Acidente de trem na Argentina evidencia a precariedade da rede ferroviária
Christine Legrand - Le Monde
Já era de se esperar. É o que comentam a mídia, os sindicatos e os usuários após o acidente ferroviário que resultou em 51 mortos e 703 feridos, na quarta-feira (22), em uma estação de Buenos Aires. Com a abertura de uma investigação, os observadores apontam as falhas da companhia privada Trenes de Buenos Aires (TBA) e as do governo, na parte de fiscalização.
Na segunda-feira (27), após vários dias de silêncio, a presidente Cristina Kirchner pediu para que a Justiça se pronuncie rapidamente para determinar os responsáveis, afirmando que ela “não hesitaria em tomar todas as providências necessárias”. O Estado entrou com uma ação ao lado das vítimas, mas não cancelou o contrato da TBA.
O trem que não freou tinha mais de 50 anos de idade. Ele transportava 2.000 pessoas, ou seja, o dobro de sua capacidade. Seis meses atrás, um acidente na mesma linha, que atende o subúrbio pobre do oeste de Buenos Aires, havia resultado em 11 mortes e 212 feridos.

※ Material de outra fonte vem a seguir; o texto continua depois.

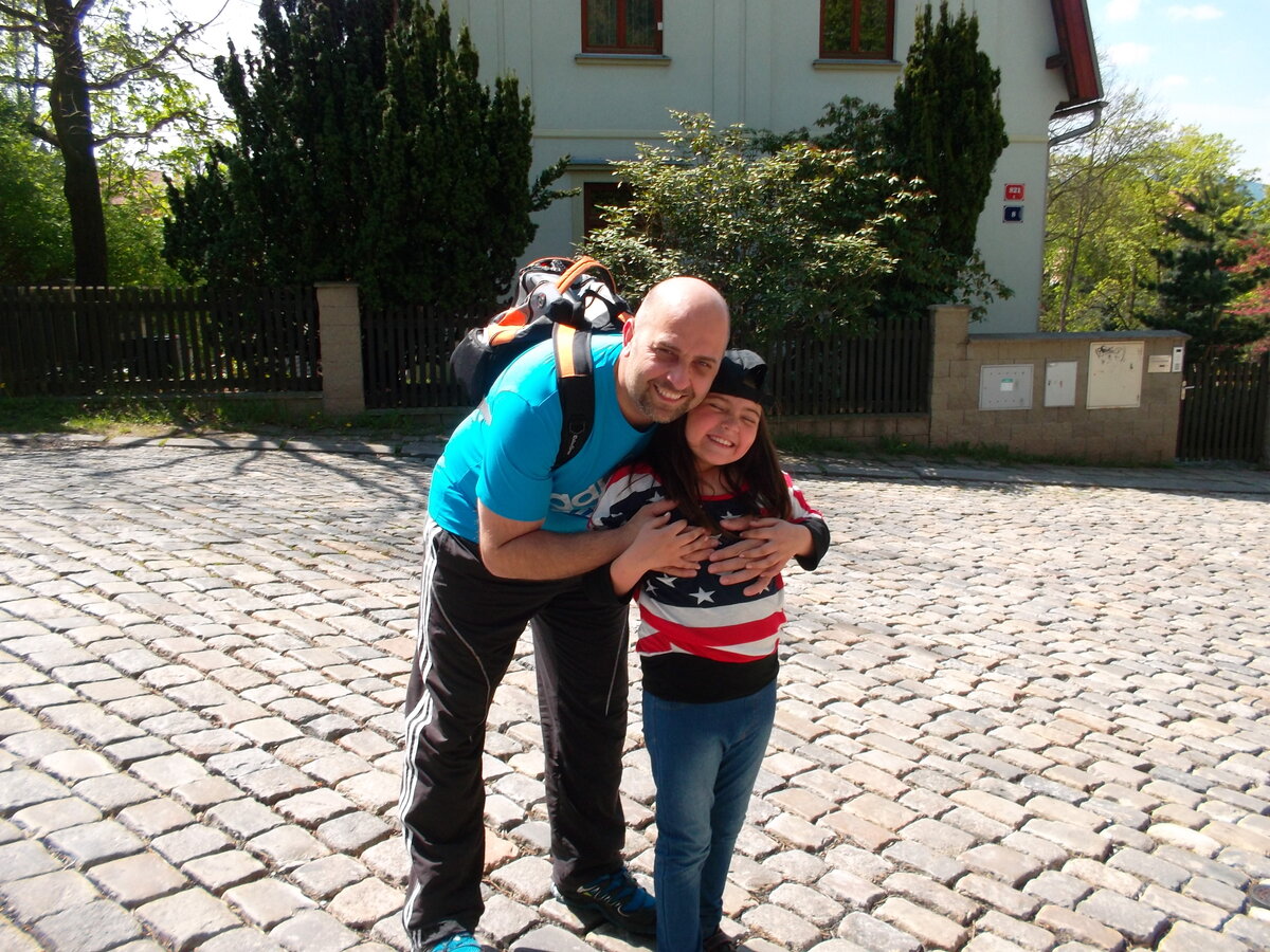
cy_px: 476
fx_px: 1027
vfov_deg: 49.7
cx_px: 635
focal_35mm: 28
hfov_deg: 63.4
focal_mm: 4.1
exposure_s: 1/350
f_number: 3.3
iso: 80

Entre 2002 e 2008, o auditor-geral da nação havia emitido quatro relatórios advertindo sobre o não cumprimento das normas elementares de segurança e de manutenção dos trens, e alertando sobre “os riscos para os usuários”. O maquinista afirma ter avisado que tinha problemas para frear. A TBA nega esse depoimento, sugerindo uma “falha humana” do jovem. Funcionários da ferrovia afirmam ter denunciado regularmente falhas mecânicas, além de sofrerem punições caso se recusassem a operar os trens. Os sindicatos não estão acima de qualquer suspeita.
A oposição fala em corrupção. Um juiz, próximo do governo, acaba de invalidar como provas e-mails que reforçavam as acusações que pesavam sobre o ex-ministro dos Transportes, Ricardo Jaime – que teve de renunciar, em 2009, depois de se ver envolvido em quinze casos de corrupção. Entre eles, o uso de um avião particular pago pela TBA, cujos proprietários, aliados do governo, exploram diversas concessões de transporte público.
Os argentinos se queixam das condições de segurança a bordo de trens decrépitos e lotados, alguns passageiros são obrigados a se equilibrar nas soleiras ou sobre os tetos. Às vezes, eles protestam bloqueando vias férreas ou incendiando vagões. Três dias após o acidente, a descoberta em um carro do 51º corpo – um jovem de 20 anos – intensificou a fúria: a estação foi tomada por manifestantes.
A Argentina tinha a melhor rede ferroviária da América Latina e uma das mais extensas do mundo. Ela foi privatizada nos anos 1990 pelo presidente peronista Carlos Menem (1989-1999). O desmantelamento dos trens condenou as populações do interior ao isolamento. Quando chegou ao poder em 2003, o peronista Néstor Kirchner prometeu a nacionalização dos trens. Mas depois os Kirchner se entusiasmaram com o projeto de um trem-bala por uma extensão de 700 quilômetros. Estimado em 2,5 bilhões de euros, o projeto foi abandonado diante das críticas que lembravam o péssimo estado de toda a rede.